What is being asked: Copy the records word for word, from their first line through the line containing "0)], mix -121.96%", with both of those lines included.

Given information:

○ ○ ○

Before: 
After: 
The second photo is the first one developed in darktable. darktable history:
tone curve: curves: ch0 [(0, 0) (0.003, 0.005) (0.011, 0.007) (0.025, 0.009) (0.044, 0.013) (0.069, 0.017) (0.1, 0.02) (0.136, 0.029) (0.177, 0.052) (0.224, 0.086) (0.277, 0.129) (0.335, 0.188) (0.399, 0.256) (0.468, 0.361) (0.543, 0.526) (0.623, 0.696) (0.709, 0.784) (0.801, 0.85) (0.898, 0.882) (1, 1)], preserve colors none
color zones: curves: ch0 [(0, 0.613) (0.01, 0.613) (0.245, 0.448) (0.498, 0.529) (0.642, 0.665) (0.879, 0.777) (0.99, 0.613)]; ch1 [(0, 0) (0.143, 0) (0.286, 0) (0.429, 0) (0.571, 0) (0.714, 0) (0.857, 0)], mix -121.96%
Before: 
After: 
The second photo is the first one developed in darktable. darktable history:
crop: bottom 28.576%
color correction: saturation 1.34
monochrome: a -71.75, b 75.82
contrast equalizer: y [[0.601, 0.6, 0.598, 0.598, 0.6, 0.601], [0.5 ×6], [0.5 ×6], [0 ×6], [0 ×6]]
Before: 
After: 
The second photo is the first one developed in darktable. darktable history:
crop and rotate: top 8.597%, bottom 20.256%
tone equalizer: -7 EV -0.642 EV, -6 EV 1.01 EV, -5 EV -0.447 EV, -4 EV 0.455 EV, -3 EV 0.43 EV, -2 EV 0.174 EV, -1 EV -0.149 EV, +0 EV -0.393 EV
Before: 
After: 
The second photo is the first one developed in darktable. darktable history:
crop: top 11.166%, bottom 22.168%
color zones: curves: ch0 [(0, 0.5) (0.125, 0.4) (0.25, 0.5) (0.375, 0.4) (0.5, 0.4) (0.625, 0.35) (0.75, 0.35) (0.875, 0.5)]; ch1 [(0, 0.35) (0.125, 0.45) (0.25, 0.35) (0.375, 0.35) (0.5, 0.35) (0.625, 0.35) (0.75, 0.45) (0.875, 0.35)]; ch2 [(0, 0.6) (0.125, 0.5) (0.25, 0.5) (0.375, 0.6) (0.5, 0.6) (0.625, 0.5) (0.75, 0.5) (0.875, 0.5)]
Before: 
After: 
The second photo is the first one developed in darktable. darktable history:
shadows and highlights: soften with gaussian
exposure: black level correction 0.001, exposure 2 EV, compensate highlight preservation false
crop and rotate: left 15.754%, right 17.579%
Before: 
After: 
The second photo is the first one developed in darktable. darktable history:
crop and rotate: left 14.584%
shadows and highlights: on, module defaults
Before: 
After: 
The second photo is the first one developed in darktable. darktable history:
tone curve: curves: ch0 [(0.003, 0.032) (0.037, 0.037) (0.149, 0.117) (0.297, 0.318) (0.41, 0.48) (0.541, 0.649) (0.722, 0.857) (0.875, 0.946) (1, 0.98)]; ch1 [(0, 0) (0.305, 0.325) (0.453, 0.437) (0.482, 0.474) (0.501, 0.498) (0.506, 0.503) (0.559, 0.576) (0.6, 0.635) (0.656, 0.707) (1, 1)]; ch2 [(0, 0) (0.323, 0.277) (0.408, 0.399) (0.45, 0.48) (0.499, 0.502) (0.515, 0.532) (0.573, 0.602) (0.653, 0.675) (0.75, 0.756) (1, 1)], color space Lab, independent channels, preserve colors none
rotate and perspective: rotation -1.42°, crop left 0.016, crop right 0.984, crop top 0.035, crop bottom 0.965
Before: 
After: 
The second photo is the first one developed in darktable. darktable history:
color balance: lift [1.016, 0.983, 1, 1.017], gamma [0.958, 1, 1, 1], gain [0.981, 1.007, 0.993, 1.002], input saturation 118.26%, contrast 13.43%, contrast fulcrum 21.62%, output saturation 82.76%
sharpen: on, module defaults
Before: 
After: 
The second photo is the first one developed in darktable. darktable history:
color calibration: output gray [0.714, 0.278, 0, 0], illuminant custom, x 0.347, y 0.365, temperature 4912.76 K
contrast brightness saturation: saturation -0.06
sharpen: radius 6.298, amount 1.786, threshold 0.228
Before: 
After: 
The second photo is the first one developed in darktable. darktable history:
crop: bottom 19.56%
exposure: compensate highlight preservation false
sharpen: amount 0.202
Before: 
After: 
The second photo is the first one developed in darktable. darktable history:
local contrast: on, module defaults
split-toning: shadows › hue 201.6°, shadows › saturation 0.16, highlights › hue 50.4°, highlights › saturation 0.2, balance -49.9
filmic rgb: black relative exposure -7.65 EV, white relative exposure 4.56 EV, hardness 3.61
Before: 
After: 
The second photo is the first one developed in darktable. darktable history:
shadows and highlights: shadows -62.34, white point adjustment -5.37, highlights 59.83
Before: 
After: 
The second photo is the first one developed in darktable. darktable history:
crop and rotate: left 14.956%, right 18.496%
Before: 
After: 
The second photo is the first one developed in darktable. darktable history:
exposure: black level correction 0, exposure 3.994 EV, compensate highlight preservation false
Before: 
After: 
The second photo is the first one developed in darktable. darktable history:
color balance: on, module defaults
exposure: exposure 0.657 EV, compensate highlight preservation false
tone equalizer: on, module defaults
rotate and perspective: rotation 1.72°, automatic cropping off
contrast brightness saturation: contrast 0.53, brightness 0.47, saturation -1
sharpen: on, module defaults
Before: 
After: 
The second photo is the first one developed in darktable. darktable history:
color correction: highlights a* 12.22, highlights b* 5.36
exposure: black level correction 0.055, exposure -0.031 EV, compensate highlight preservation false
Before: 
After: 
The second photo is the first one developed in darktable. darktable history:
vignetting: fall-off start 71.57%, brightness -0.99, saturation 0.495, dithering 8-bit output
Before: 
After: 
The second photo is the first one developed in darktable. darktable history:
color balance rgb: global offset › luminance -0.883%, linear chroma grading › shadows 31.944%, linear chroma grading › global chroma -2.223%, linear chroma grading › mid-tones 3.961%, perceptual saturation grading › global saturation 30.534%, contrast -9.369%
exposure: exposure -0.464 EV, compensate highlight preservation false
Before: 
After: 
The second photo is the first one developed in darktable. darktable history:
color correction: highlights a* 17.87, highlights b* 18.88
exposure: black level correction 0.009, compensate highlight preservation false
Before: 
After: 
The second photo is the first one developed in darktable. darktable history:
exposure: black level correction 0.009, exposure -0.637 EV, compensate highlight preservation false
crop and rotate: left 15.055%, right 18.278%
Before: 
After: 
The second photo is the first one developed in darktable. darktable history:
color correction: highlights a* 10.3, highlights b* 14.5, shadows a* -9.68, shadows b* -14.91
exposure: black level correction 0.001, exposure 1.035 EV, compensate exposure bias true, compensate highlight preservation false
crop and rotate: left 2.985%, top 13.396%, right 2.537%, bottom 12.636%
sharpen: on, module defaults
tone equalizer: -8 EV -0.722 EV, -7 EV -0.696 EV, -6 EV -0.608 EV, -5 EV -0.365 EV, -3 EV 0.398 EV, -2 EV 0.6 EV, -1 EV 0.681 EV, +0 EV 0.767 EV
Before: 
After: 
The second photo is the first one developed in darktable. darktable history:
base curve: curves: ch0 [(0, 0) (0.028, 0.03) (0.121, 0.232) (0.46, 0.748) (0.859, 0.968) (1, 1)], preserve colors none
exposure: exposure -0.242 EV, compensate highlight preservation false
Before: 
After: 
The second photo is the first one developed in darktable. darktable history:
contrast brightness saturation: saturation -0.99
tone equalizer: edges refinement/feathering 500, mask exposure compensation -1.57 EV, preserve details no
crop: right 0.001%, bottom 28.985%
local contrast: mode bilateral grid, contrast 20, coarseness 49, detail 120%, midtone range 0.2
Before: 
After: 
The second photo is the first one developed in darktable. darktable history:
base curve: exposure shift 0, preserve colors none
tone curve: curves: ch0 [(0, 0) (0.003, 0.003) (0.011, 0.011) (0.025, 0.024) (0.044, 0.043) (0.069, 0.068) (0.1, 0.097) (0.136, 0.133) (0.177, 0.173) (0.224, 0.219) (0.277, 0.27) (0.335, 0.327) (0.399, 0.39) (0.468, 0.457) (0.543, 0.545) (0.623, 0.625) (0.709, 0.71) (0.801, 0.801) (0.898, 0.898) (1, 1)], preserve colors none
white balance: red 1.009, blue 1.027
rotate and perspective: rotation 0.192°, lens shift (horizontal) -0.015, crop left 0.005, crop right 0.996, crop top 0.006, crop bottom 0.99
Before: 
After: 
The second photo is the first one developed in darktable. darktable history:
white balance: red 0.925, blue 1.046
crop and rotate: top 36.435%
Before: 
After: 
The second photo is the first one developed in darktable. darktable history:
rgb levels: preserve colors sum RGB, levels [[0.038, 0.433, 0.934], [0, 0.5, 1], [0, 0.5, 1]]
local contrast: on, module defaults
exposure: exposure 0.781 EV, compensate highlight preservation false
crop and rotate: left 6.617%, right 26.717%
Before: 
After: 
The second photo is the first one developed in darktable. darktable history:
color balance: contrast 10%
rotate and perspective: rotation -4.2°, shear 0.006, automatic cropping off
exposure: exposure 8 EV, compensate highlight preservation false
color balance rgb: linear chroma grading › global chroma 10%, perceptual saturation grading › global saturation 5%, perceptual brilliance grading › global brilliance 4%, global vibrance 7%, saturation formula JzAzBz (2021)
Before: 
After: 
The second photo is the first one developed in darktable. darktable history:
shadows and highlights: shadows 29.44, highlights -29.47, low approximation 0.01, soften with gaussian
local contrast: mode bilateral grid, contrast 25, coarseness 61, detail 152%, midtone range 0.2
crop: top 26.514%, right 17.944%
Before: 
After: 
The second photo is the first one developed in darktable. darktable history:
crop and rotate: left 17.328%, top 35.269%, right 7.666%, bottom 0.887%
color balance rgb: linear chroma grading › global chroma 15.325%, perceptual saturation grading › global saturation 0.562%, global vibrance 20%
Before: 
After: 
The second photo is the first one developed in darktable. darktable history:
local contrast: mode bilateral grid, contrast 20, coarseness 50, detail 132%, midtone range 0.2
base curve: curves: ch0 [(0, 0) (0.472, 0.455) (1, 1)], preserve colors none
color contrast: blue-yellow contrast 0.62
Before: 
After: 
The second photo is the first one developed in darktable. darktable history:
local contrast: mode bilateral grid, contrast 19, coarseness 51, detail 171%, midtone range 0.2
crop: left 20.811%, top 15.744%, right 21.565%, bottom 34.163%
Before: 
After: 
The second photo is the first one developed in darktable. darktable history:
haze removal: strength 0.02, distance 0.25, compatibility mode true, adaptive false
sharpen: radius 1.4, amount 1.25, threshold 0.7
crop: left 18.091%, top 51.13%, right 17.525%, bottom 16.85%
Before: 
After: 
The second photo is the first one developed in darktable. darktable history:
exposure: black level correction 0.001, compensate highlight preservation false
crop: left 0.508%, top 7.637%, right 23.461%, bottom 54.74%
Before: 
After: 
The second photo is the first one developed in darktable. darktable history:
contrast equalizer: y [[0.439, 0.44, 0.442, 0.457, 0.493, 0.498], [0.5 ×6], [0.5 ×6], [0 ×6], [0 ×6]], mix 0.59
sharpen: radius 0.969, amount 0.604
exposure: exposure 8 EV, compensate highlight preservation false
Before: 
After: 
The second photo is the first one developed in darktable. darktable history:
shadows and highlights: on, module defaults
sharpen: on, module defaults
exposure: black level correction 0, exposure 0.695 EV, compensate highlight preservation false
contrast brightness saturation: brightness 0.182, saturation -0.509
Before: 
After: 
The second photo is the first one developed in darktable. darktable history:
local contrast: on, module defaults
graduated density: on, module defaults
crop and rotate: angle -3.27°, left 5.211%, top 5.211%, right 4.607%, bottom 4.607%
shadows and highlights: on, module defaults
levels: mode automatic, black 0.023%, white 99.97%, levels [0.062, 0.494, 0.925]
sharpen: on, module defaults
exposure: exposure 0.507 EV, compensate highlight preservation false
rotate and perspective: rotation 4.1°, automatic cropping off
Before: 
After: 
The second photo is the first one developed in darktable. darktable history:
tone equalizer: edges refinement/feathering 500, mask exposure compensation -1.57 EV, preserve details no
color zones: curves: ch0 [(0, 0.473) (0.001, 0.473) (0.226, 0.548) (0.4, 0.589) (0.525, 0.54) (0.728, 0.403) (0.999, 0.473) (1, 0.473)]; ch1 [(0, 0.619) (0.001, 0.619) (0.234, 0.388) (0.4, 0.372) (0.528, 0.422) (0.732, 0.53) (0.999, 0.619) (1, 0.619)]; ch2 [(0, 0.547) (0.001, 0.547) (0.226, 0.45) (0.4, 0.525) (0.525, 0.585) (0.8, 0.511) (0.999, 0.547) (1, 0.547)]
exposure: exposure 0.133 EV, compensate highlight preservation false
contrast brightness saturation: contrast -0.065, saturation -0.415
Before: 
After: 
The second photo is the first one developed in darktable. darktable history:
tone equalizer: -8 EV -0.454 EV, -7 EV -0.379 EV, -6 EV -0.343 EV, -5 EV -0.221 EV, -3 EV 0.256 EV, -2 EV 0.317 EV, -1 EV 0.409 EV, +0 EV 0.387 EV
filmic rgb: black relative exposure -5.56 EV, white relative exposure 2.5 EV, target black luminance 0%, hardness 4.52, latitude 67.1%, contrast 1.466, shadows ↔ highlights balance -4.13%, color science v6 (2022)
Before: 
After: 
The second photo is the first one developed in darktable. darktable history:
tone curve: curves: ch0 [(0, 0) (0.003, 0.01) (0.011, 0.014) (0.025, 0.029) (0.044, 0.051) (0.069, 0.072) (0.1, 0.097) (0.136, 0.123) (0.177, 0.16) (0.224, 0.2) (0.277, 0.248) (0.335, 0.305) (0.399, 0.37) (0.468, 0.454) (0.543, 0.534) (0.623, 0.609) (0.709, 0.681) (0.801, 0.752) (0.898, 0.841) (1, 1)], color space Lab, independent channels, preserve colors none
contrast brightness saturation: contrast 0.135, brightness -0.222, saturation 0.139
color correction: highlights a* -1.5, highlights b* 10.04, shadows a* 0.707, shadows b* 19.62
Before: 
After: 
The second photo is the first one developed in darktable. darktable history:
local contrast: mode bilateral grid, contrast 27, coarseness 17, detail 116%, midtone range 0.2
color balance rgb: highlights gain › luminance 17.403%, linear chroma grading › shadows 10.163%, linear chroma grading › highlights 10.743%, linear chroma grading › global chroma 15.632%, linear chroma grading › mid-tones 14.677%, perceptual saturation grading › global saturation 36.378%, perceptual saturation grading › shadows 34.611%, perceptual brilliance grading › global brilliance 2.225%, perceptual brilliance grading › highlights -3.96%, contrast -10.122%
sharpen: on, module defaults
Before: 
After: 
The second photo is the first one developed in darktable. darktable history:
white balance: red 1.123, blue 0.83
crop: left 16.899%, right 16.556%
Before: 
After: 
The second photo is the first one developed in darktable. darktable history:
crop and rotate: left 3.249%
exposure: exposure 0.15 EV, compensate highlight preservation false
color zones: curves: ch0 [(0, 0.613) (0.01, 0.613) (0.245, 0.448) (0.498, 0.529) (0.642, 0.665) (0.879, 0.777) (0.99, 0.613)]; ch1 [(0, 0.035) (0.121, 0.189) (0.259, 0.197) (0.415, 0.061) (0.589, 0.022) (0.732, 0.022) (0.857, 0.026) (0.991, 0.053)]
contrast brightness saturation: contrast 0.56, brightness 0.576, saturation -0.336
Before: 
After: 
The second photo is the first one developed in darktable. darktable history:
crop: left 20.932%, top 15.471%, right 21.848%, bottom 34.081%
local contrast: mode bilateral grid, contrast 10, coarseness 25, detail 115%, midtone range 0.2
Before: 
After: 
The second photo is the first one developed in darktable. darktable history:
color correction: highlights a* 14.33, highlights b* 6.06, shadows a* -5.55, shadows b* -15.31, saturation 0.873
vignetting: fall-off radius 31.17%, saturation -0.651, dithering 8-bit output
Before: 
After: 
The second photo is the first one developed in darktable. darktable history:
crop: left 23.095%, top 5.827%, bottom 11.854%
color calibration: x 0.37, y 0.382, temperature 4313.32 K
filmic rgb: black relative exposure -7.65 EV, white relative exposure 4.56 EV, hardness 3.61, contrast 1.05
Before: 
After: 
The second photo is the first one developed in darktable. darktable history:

○ ○ ○

Answer to this task:
Before: 
After: 
The second photo is the first one developed in darktable. darktable history:
tone curve: curves: ch0 [(0, 0) (0.003, 0.005) (0.011, 0.007) (0.025, 0.009) (0.044, 0.013) (0.069, 0.017) (0.1, 0.02) (0.136, 0.029) (0.177, 0.052) (0.224, 0.086) (0.277, 0.129) (0.335, 0.188) (0.399, 0.256) (0.468, 0.361) (0.543, 0.526) (0.623, 0.696) (0.709, 0.784) (0.801, 0.85) (0.898, 0.882) (1, 1)], preserve colors none
color zones: curves: ch0 [(0, 0.613) (0.01, 0.613) (0.245, 0.448) (0.498, 0.529) (0.642, 0.665) (0.879, 0.777) (0.99, 0.613)]; ch1 [(0, 0) (0.143, 0) (0.286, 0) (0.429, 0) (0.571, 0) (0.714, 0) (0.857, 0)], mix -121.96%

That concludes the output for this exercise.